_Your task_: Could you repeat the part of the profile of Rafel Simó Vicens that opens with "Dr. Rafel Simó" and closes with "is up to now.", swapping "Ph.D" for "doctorate"?

Dr. Rafel Simó Vicens has been a part of the REBBLS CORE group since August 2017. He has recently defended his Ph.D which investigated the pharmacological inhibition of KCa2 channels as a new therapeutic target for the treatment of atrial fibrillation. We asked him for an insight into his research and found out what he is up to now.

 

Dedicated to new drug discovery for cardiac diseases

During the last three years, I have been working on my PhD in conjunction with a Danish pharmaceutical start-up called Acesion Pharma, which is developing safer and more effective drugs for the treatment of atrial fibrillation, the most common type of sustained arrhythmia. Atrial fibrillation is a cardiac condition characterized by rapid and uncoordinated contractions of the upper chambers of the heart, the atria, and, although it is not deadly by itself, atrial fibrillation can greatly reduce the quality of life of patients and, more dangerously, increase their risk of suffering a stroke by 5-fold. In order to revert the heart to its normal pace, clinicians may use a group of drugs called antiarrhythmics. However, many of the currently available antiarrhythmics are not very effective and may trigger dangerous adverse effects, such as ventricular fibrillation, which is the rapid and uncoordinated contraction of the lower chambers of the heart, the ventricles. Ventricular fibrillation can be deadly; therefore, the use of currently available antiarrhythmic drugs is limited. In order to avoid these adverse effects, it is necessary to develop drugs that only affect the atria but not the ventricles by targeting only proteins important for the function of the former but not the latter. One of these proteins is the small conductance calcium-activated potassium channel (KCa2), whose pharmacological inhibition has proven to be a promising and novel antiarrhythmic therapy in many different models. For the last few years, Acesion Pharma has been leading the development of drugs that specifically target KCa2 channels in the atria to be used as safer and more effective antiarrhythmic drugs.

_Extracted records_:
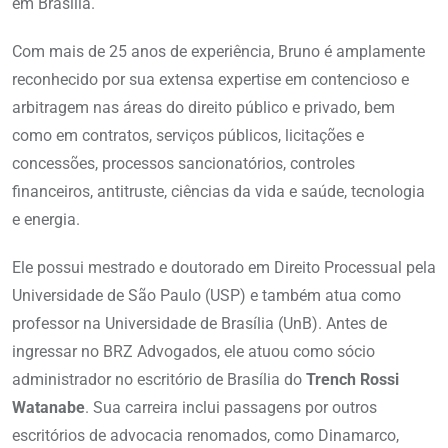
em Brasília.
Com mais de 25 anos de experiência, Bruno é amplamente
reconhecido por sua extensa expertise em contencioso e
arbitragem nas áreas do direito público e privado, bem
como em contratos, serviços públicos, licitações e
concessões, processos sancionatórios, controles
financeiros, antitruste, ciências da vida e saúde, tecnologia
e energia.
Ele possui mestrado e doutorado em Direito Processual pela
Universidade de São Paulo (USP) e também atua como
professor na Universidade de Brasília (UnB). Antes de
ingressar no BRZ Advogados, ele atuou como sócio
administrador no escritório de Brasília do
Trench Rossi
Watanabe
. Sua carreira inclui passagens por outros
escritórios de advocacia renomados, como Dinamarco,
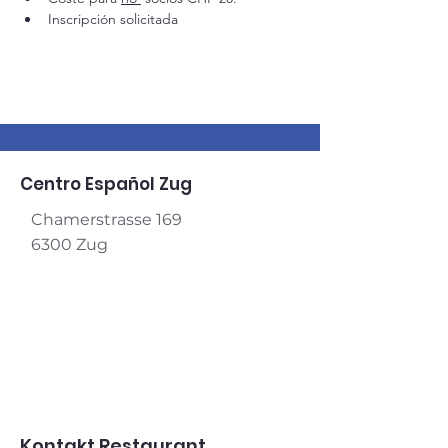
Inscripción solicitada
Centro Español Zug
Chamerstrasse 169
6300 Zug
Kontakt Restaurant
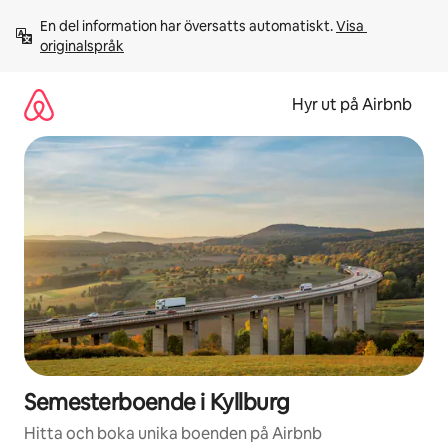
Hoppa
En del information har översatts automatiskt. 
Visa 
till
originalspråk
innehåll
Hyr ut på Airbnb
Semesterboende i Kyllburg
Hitta och boka unika boenden på Airbnb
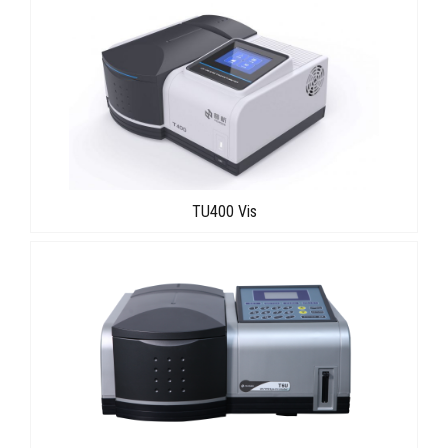
TU400 Vis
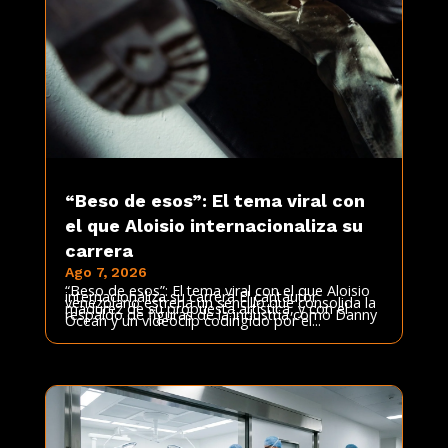
“Beso de esos”: El tema viral con
el que Aloisio internacionaliza su
carrera
Ago 7, 2026
“Beso de esos”: El tema viral con el que Aloisio
internacionaliza su carrera El cantautor
venezolano estrena un sencillo que consolida la
madurez de su propuesta artística, y con el
respaldo de figuras de la industria como Danny
Ocean y un videoclip codirigido por el...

_Result of this exercise_:
Dr. Rafel Simó Vicens has been a part of the REBBLS CORE group since August 2017. He has recently defended his doctorate which investigated the pharmacological inhibition of KCa2 channels as a new therapeutic target for the treatment of atrial fibrillation. We asked him for an insight into his research and found out what he is up to now.